There's also some subtle differences in ODF vs. SVG, that make it hard
to convert one into the other without data loss.

As such, beyond bugfixing & generally improving our filters (which is
kind of ongoing anyway), I also personally think this is less
important - since the FLOSS universe already has Inkscape for that
(and they're alive and kicking, just recently published their v1.0).

>   * *ODP export script for Sozi* - here is the recent developer post
>     <https://github.com/senshu/Sozi-export/issues/25#issuecomment-624238494>
>     where is asked easy-to-use node.js module for Sozi to allow easily
>     export SVG presentation into OpenDocument Presentation.

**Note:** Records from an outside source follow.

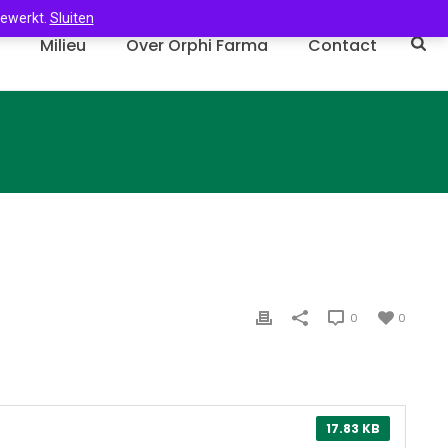
gewerkt.
Sluiten
n
Milieu
Over Orphi Farma
Contact
0
0
17.83 KB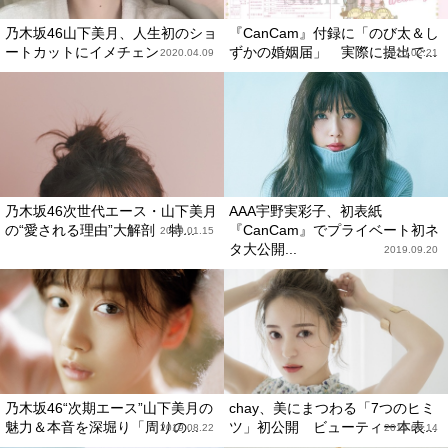
乃木坂46山下美月、人生初のショ
『CanCam』付録に「のび太＆し
ートカットにイメチェン
ずかの婚姻届」 実際に提出で...
2020.04.09
2020.02.21
乃木坂46次世代エース・山下美月
AAA宇野実彩子、初表紙
の“愛される理由”大解剖 特...
『CanCam』でプライベート初ネ
2020.01.15
タ大公開...
2019.09.20
乃木坂46“次期エース”山下美月の
chay、美にまつわる「7つのヒミ
魅力＆本音を深堀り「周りの...
ツ」初公開 ビューティー本表...
2019.08.22
2019.08.14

There
>     already is similar node.js module for proprietary PPTX export.
>     *Would kindly ask TDF Board help to engage developers to create such
>     ODP-module**for Sozi*.
> 
Read the github issue, interesting conversation - my take from that
is, that perhaps better, overall ODF library support would be great to
have!

Historically, ODF had excellent library support for Java (that work
was funded by Sun, then later by IBM), and also for Perl and Python
(LPoD projecy, funded by the French government).

For newer languages like nodejs, ODF support is indeed somewhat patchy
- but there's projects like https://www.npmjs.com/package/simple-odf
or https://www.npmjs.com/package/odt where at least ODT support seems
present (simple presentations shouldn't be too hard to add I guess).

Extending language support there would clearly help with ODF adoption;
but again the same comment applies as for the first proposal - hard
for TDF to fund pure software development, initial step should be we
try & motivate volunteers (or find a student and a mentor for a GSoC
project).

For this nodejs thingit - engaging with the mentioned github projects,
perhaps checking their issue tracker and/or suggesting that feature
might be another avenue. For additional next steps: technical details
could perhaps be discussed on the odf toolkit mailing list
(https://odftoolkit.org/mailing-lists.html#development-mailing-list),
there's also maybe the odd volunteer lurking there who could be
interested. GSoC project ideas need to be in the wiki, and
pruning/selecting/mentor finding usually happens around
January/February each year, and gets discussed in the ESC. Interested
to take over a few of those next bits?